■ Work task
Transcribe, exactly and in full, every record shown below, while omitting its images.

Data excerpts Block Start

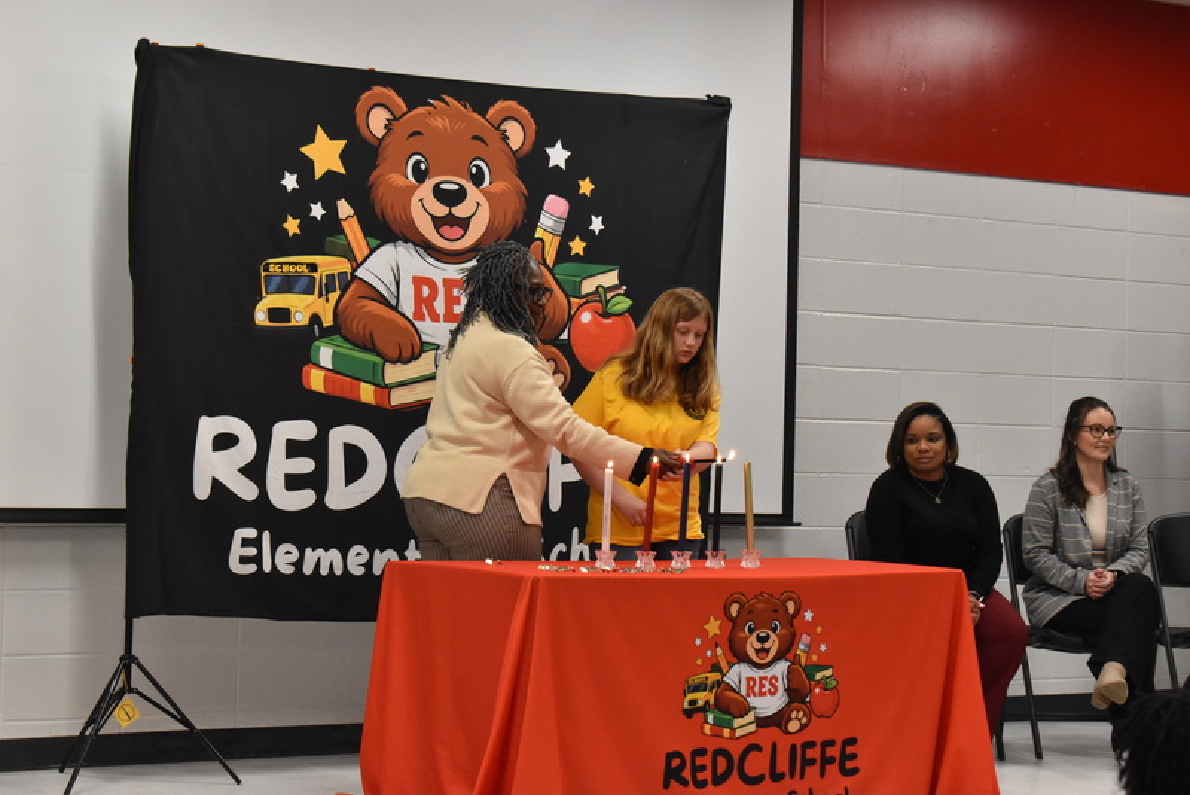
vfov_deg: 16.6
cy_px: 398
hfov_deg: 24.6
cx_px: 595
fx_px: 2728
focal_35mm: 82
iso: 2800
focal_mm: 55
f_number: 7.1
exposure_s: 1/100
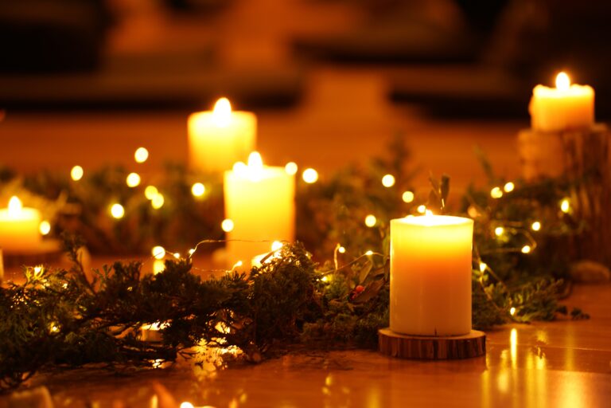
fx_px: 3055
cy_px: 204
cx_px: 306
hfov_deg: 11.4
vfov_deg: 7.6
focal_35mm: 180
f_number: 3.2
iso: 640
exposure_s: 1/8
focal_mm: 180
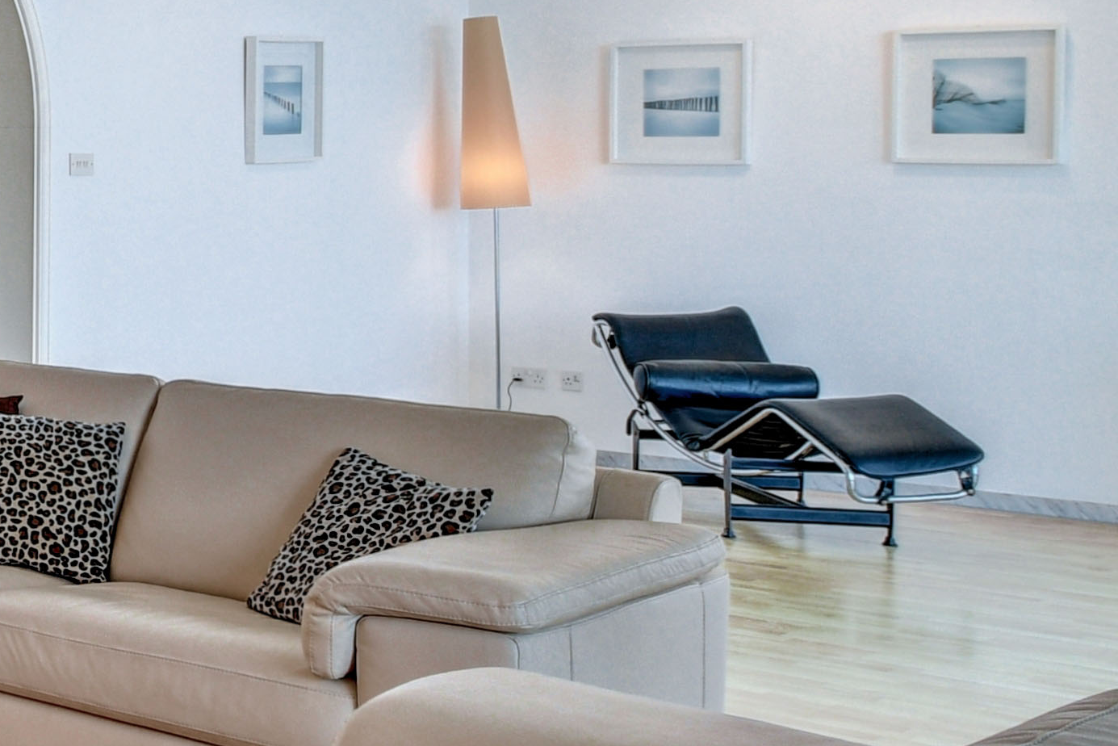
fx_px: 1864
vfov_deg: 22.4
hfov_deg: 24.1
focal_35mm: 60
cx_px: -669
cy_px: 184
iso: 200
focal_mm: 10
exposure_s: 1/20
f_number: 8
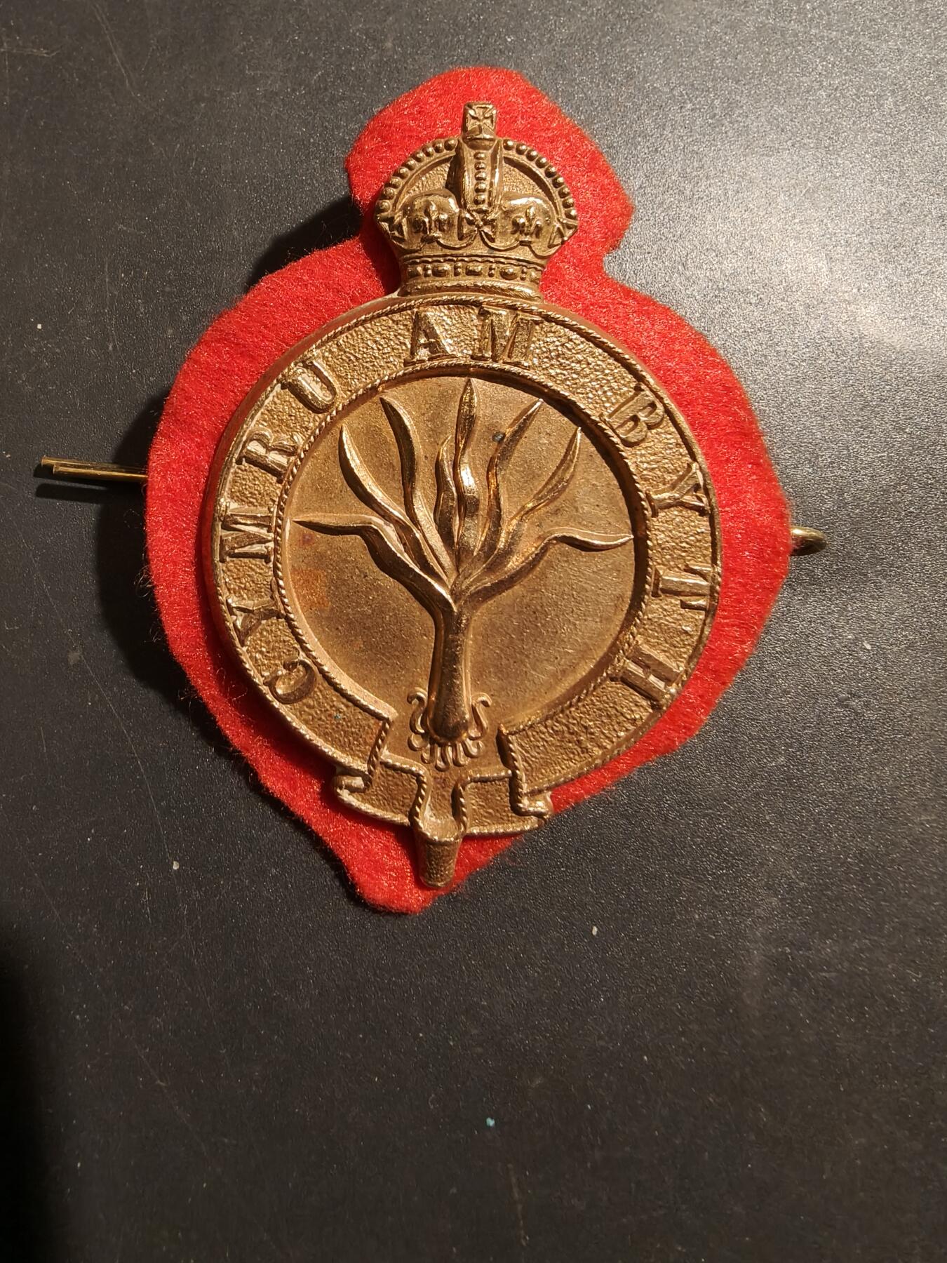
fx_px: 839
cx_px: 474
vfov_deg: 73.9
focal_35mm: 23
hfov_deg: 58.9
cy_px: 632
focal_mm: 2.32
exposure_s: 1/50
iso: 250
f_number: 2
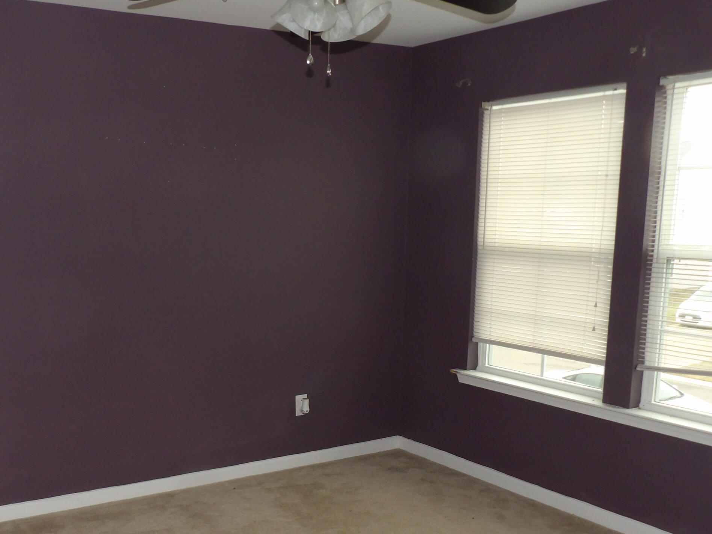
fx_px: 782
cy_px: 374
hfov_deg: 48.4
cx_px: 257
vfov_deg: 37.1
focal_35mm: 38
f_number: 3.2
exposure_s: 1/32
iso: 200
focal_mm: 4.3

Data excerpts Block End

■ Finished task
vfov_deg: 16.6
cy_px: 398
hfov_deg: 24.6
cx_px: 595
fx_px: 2728
focal_35mm: 82
iso: 2800
focal_mm: 55
f_number: 7.1
exposure_s: 1/100
fx_px: 3055
cy_px: 204
cx_px: 306
hfov_deg: 11.4
vfov_deg: 7.6
focal_35mm: 180
f_number: 3.2
iso: 640
exposure_s: 1/8
focal_mm: 180
fx_px: 1864
vfov_deg: 22.4
hfov_deg: 24.1
focal_35mm: 60
cx_px: -669
cy_px: 184
iso: 200
focal_mm: 10
exposure_s: 1/20
f_number: 8
fx_px: 839
cx_px: 474
vfov_deg: 73.9
focal_35mm: 23
hfov_deg: 58.9
cy_px: 632
focal_mm: 2.32
exposure_s: 1/50
iso: 250
f_number: 2
fx_px: 782
cy_px: 374
hfov_deg: 48.4
cx_px: 257
vfov_deg: 37.1
focal_35mm: 38
f_number: 3.2
exposure_s: 1/32
iso: 200
focal_mm: 4.3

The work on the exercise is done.